─── MATERIALS PROVIDED

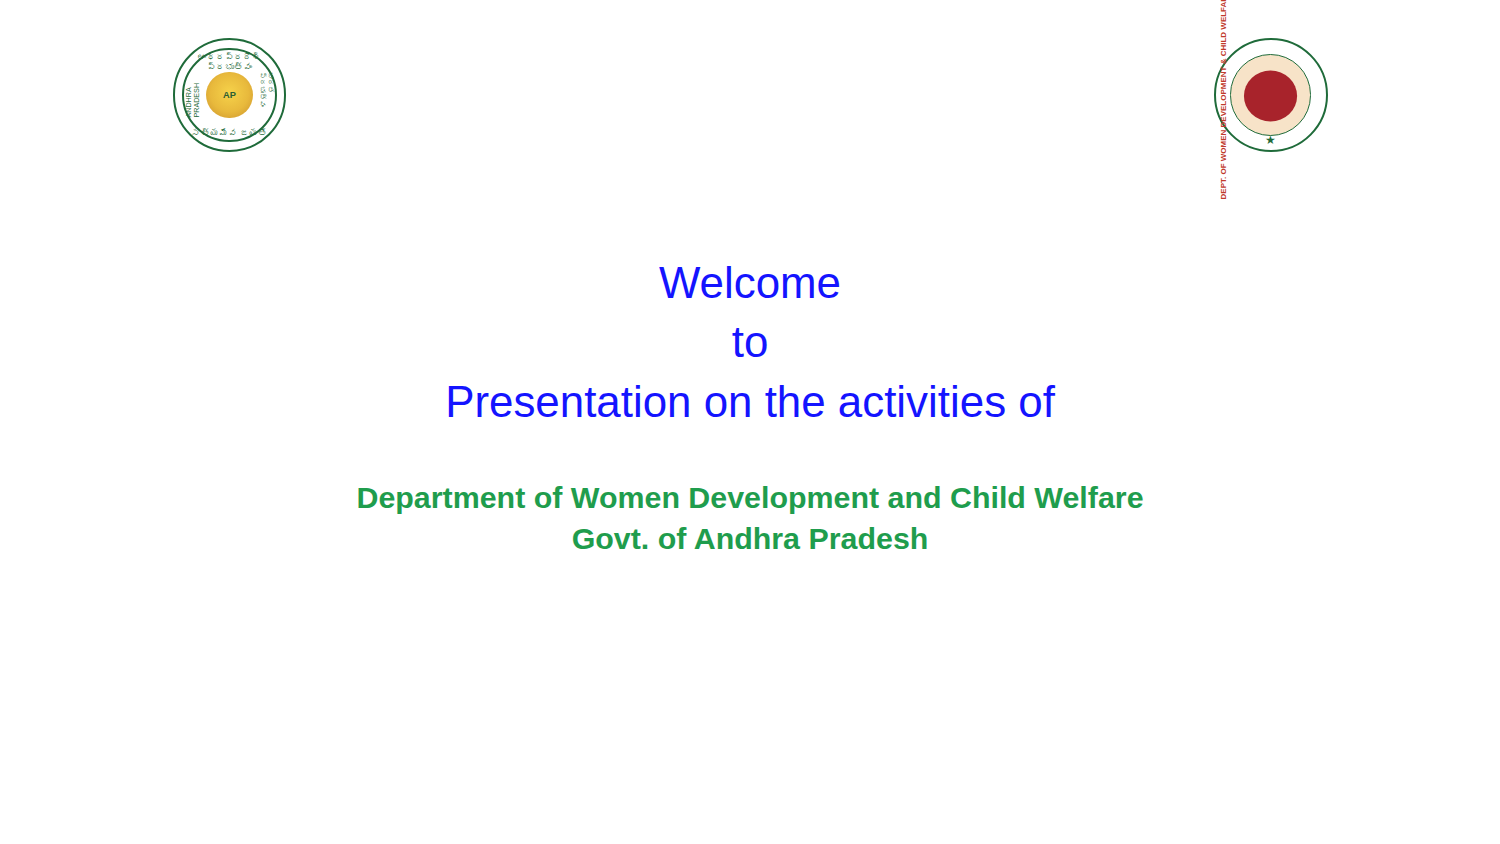ఆంధ్రప్రదేశ్ ప్రభుత్వం
ANDHRA PRADESH
భారత ప్రభుత్వం
AP
సత్యమేవ జయతే
DEPT. OF WOMEN DEVELOPMENT & CHILD WELFARE
★
Welcome to Presentation on the activities of
Department of Women Development and Child Welfare Govt. of Andhra Pradesh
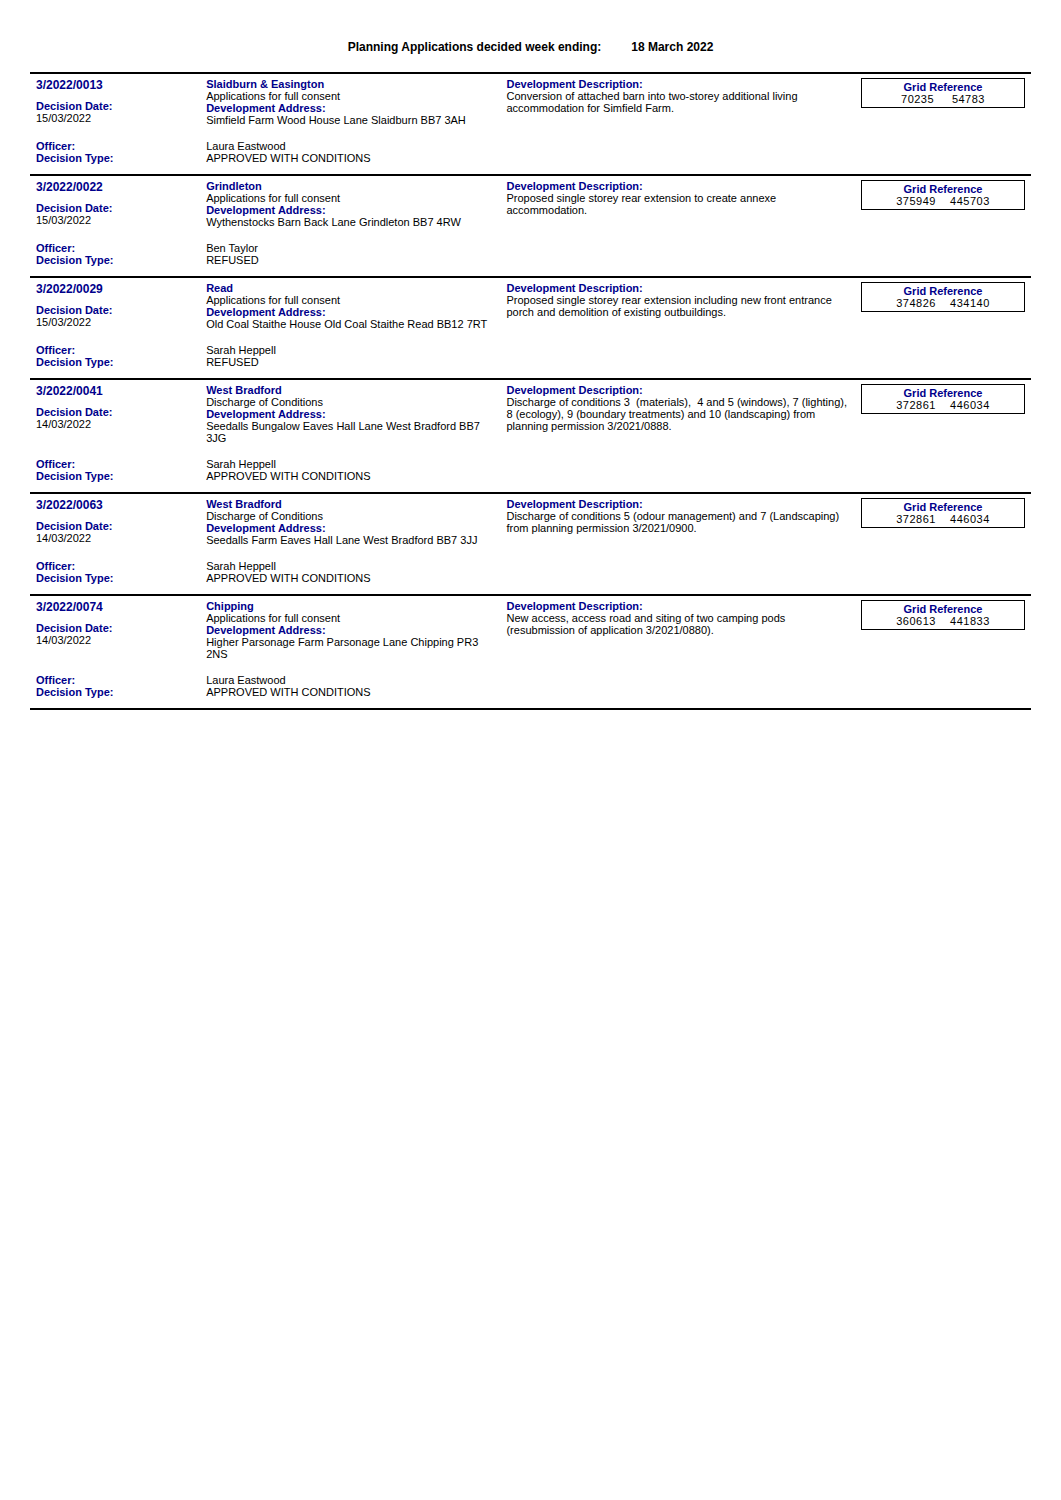Planning Applications decided week ending:18 March 2022
| 3/2022/0013 Decision Date: 15/03/2022 | Slaidburn & Easington Applications for full consent Development Address: Simfield Farm Wood House Lane Slaidburn BB7 3AH | Grid Reference 70235 54783 Development Description: Conversion of attached barn into two-storey additional living accommodation for Simfield Farm. |
| Officer: Decision Type: | Laura Eastwood APPROVED WITH CONDITIONS |
| 3/2022/0022 Decision Date: 15/03/2022 | Grindleton Applications for full consent Development Address: Wythenstocks Barn Back Lane Grindleton BB7 4RW | Grid Reference 375949 445703 Development Description: Proposed single storey rear extension to create annexe accommodation. |
| Officer: Decision Type: | Ben Taylor REFUSED |
| 3/2022/0029 Decision Date: 15/03/2022 | Read Applications for full consent Development Address: Old Coal Staithe House Old Coal Staithe Read BB12 7RT | Grid Reference 374826 434140 Development Description: Proposed single storey rear extension including new front entrance porch and demolition of existing outbuildings. |
| Officer: Decision Type: | Sarah Heppell REFUSED |
| 3/2022/0041 Decision Date: 14/03/2022 | West Bradford Discharge of Conditions Development Address: Seedalls Bungalow Eaves Hall Lane West Bradford BB7 3JG | Grid Reference 372861 446034 Development Description: Discharge of conditions 3 (materials), 4 and 5 (windows), 7 (lighting), 8 (ecology), 9 (boundary treatments) and 10 (landscaping) from planning permission 3/2021/0888. |
| Officer: Decision Type: | Sarah Heppell APPROVED WITH CONDITIONS |
| 3/2022/0063 Decision Date: 14/03/2022 | West Bradford Discharge of Conditions Development Address: Seedalls Farm Eaves Hall Lane West Bradford BB7 3JJ | Grid Reference 372861 446034 Development Description: Discharge of conditions 5 (odour management) and 7 (Landscaping) from planning permission 3/2021/0900. |
| Officer: Decision Type: | Sarah Heppell APPROVED WITH CONDITIONS |
| 3/2022/0074 Decision Date: 14/03/2022 | Chipping Applications for full consent Development Address: Higher Parsonage Farm Parsonage Lane Chipping PR3 2NS | Grid Reference 360613 441833 Development Description: New access, access road and siting of two camping pods (resubmission of application 3/2021/0880). |
| Officer: Decision Type: | Laura Eastwood APPROVED WITH CONDITIONS |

──────

TO DO.
Go through the listing above and write it all out exactly, leaving out any picture.

ANSWER TO THE EXERCISE.
ఆంధ్రప్రదేశ్ ప్రభుత్వం
ANDHRA PRADESH
భారత ప్రభుత్వం
AP
సత్యమేవ జయతే
DEPT. OF WOMEN DEVELOPMENT & CHILD WELFARE
★
Welcome to Presentation on the activities of
Department of Women Development and Child Welfare Govt. of Andhra Pradesh
Planning Applications decided week ending:18 March 2022
| 3/2022/0013 Decision Date: 15/03/2022 | Slaidburn & Easington Applications for full consent Development Address: Simfield Farm Wood House Lane Slaidburn BB7 3AH | Grid Reference 70235 54783 Development Description: Conversion of attached barn into two-storey additional living accommodation for Simfield Farm. |
| Officer: Decision Type: | Laura Eastwood APPROVED WITH CONDITIONS |
| 3/2022/0022 Decision Date: 15/03/2022 | Grindleton Applications for full consent Development Address: Wythenstocks Barn Back Lane Grindleton BB7 4RW | Grid Reference 375949 445703 Development Description: Proposed single storey rear extension to create annexe accommodation. |
| Officer: Decision Type: | Ben Taylor REFUSED |
| 3/2022/0029 Decision Date: 15/03/2022 | Read Applications for full consent Development Address: Old Coal Staithe House Old Coal Staithe Read BB12 7RT | Grid Reference 374826 434140 Development Description: Proposed single storey rear extension including new front entrance porch and demolition of existing outbuildings. |
| Officer: Decision Type: | Sarah Heppell REFUSED |
| 3/2022/0041 Decision Date: 14/03/2022 | West Bradford Discharge of Conditions Development Address: Seedalls Bungalow Eaves Hall Lane West Bradford BB7 3JG | Grid Reference 372861 446034 Development Description: Discharge of conditions 3 (materials), 4 and 5 (windows), 7 (lighting), 8 (ecology), 9 (boundary treatments) and 10 (landscaping) from planning permission 3/2021/0888. |
| Officer: Decision Type: | Sarah Heppell APPROVED WITH CONDITIONS |
| 3/2022/0063 Decision Date: 14/03/2022 | West Bradford Discharge of Conditions Development Address: Seedalls Farm Eaves Hall Lane West Bradford BB7 3JJ | Grid Reference 372861 446034 Development Description: Discharge of conditions 5 (odour management) and 7 (Landscaping) from planning permission 3/2021/0900. |
| Officer: Decision Type: | Sarah Heppell APPROVED WITH CONDITIONS |
| 3/2022/0074 Decision Date: 14/03/2022 | Chipping Applications for full consent Development Address: Higher Parsonage Farm Parsonage Lane Chipping PR3 2NS | Grid Reference 360613 441833 Development Description: New access, access road and siting of two camping pods (resubmission of application 3/2021/0880). |
| Officer: Decision Type: | Laura Eastwood APPROVED WITH CONDITIONS |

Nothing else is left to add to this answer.